* TEXT EXCERPT
__________

The latest from California

— As Eric Garcetti‘s tenure as Los Angeles’ mayor moves through its final week, his political future is murkier than at any time since he came to the third floor of City Hall as a 30-year-old city councilman, more than two decades ago, Jim Rainey and Dakota Smith wrote in a review of his record. Garcetti had major accomplishment in lifting the minimum wage for L.A.’s lowest-paid workers, passing a law to make thousands of buildings more earthquake safe and pushing the extension of light rail lines toward the Westside, Los Angeles International Airport and beyond. But he made little headway against the city’s housing shortage and the vast problem of homelessness that it has spawned.

— An influential Sacramento lawmaker has proposed legislation that would require California’s 266,000 lawyers to report misconduct by colleagues to the State Bar of California, the agency that regulates the legal profession. The bill introduced this week by state Sen. Tom Umberg (D-Orange) comes after a Times story that noted California is the only state that does not require or encourage lawyers to turn in their peers for wrongdoing and that highlighted how that outlier status may have figured into the corruption by Los Angeles legal legend Tom Girardi.

__________

* MATERIAL TO PROCESS
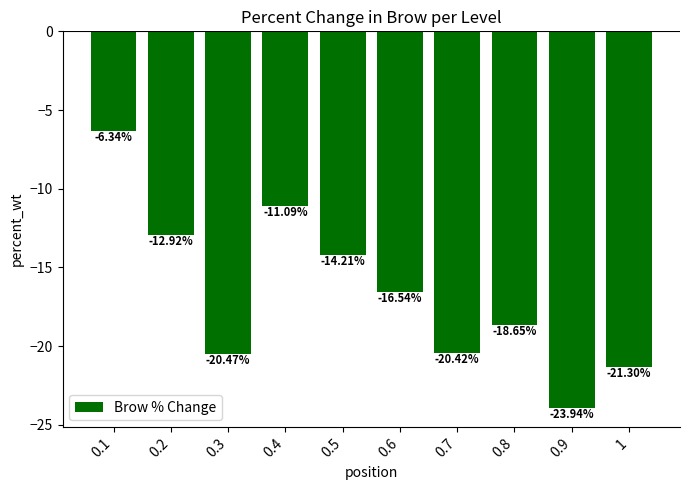

Which category has the lowest value across all series?

0.9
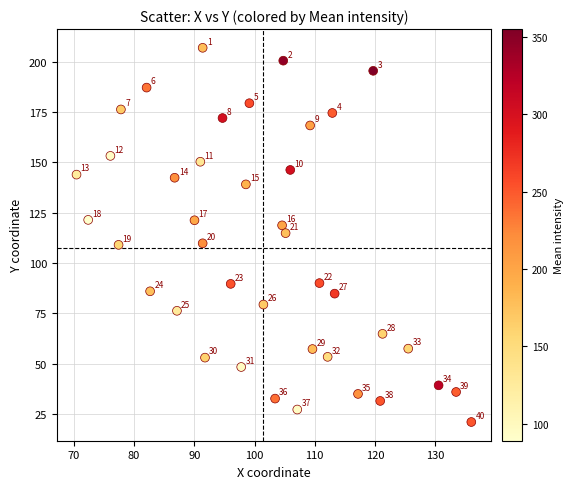

What is the range of Y values (max minus min)?

186.1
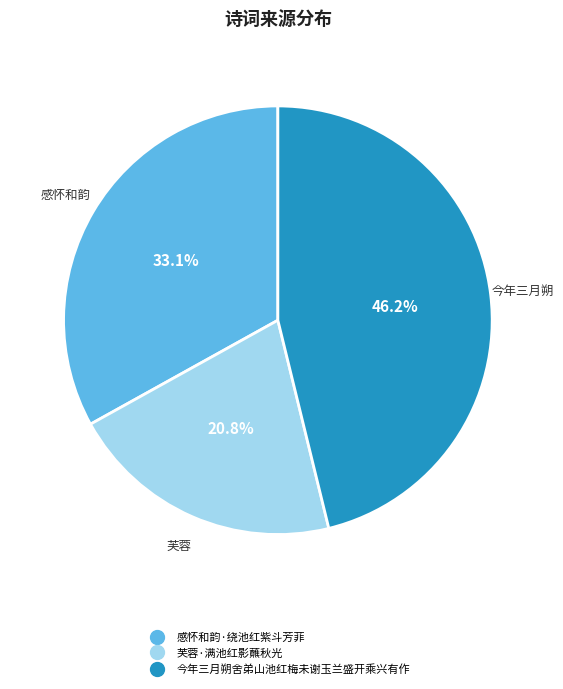

What portion of the pie excludes 今年三月朔舍弟山池红梅未谢玉兰盛开乘兴有作?

53.8%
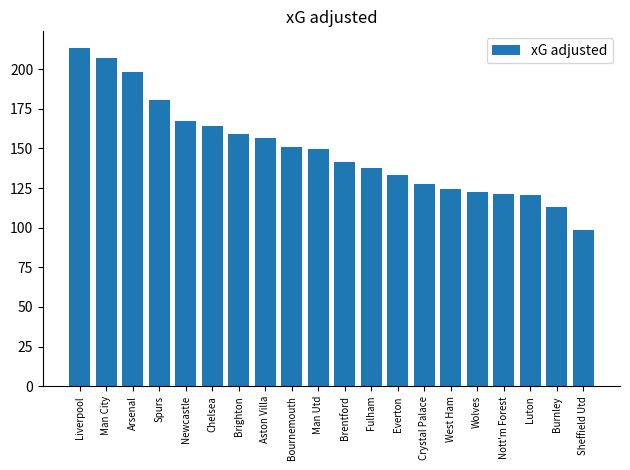

Approximately how many times larger is the value at Chelsea compared to Brighton?

1.0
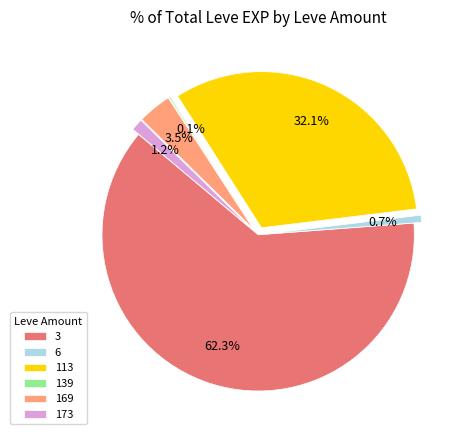

Between 169 and 6, which is larger?

169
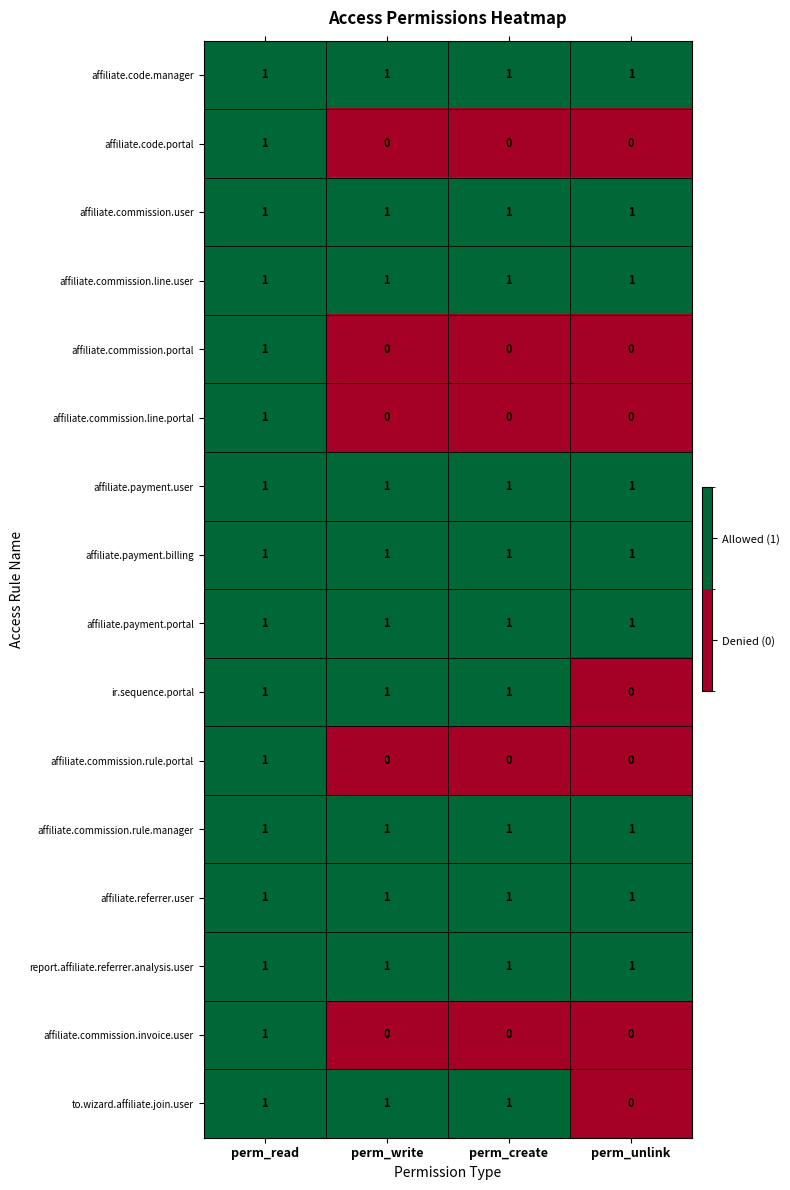

How many ir.sequence.portal values are between 1 and 2?

3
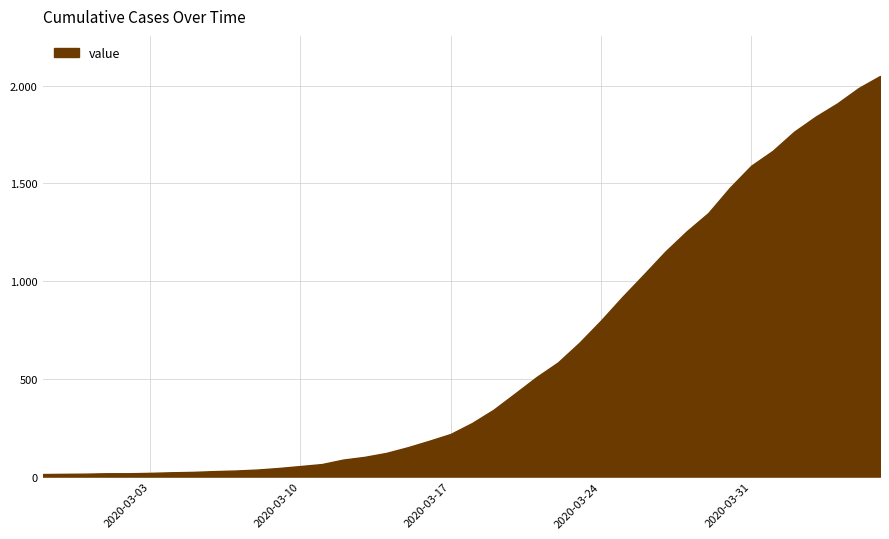

Does the chart display data point markers on the line(s)?

No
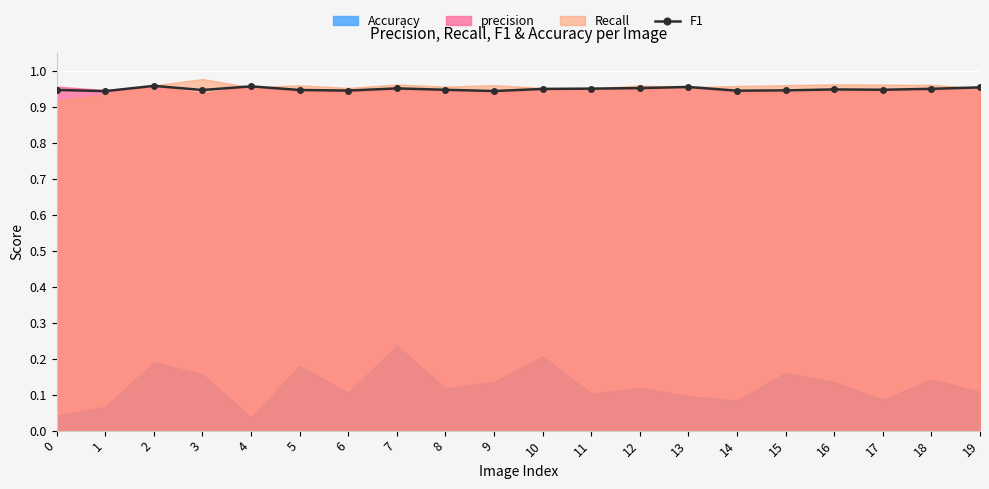

True or false: F1 has more than 2 points higher than both neighbors.

True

__________

* ACTIVITIES
**1.** Answer these from the California news text:
(a) How old was Eric Garcetti when he came to City Hall as a city councilman?
(b) How many lawyers does California have, according to the proposed legislation item?
(c) Which state senator introduced the bill on reporting lawyer misconduct?
**2.** Print the records exactly, starting with the line containing "What portion of" and going on through the end of the records. Leave out the picture lines.
The California news text and the records were taken from separate sources.

* SOLVED PROBLEMS
**1.**
(a) 30 years old.
(b) 266,000.
(c) Sen. Tom Umberg (D-Orange).

**2.**
What portion of the pie excludes 今年三月朔舍弟山池红梅未谢玉兰盛开乘兴有作?

53.8%

Approximately how many times larger is the value at Chelsea compared to Brighton?

1.0

Between 169 and 6, which is larger?

169

How many ir.sequence.portal values are between 1 and 2?

3

Does the chart display data point markers on the line(s)?

No

True or false: F1 has more than 2 points higher than both neighbors.

True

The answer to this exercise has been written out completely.